◆ Exercise data:
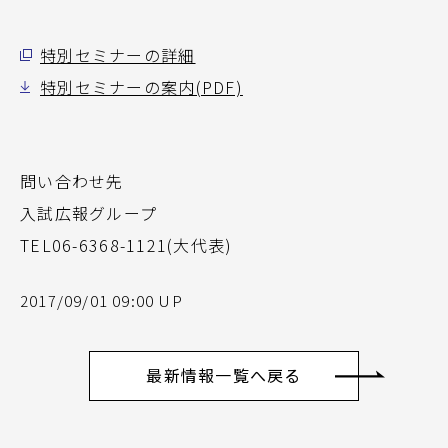
特別セミナーの詳細
特別セミナーの案内(PDF)
問い合わせ先
入試広報グループ
TEL06-6368-1121(大代表)
2017/09/01 09:00 UP
最新情報一覧へ戻る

◆ Problem details:
Give back each of the records above word for word, apart from the pictures.

◆ Answer section:
特別セミナーの詳細
特別セミナーの案内(PDF)
問い合わせ先
入試広報グループ
TEL06-6368-1121(大代表)
2017/09/01 09:00 UP
最新情報一覧へ戻る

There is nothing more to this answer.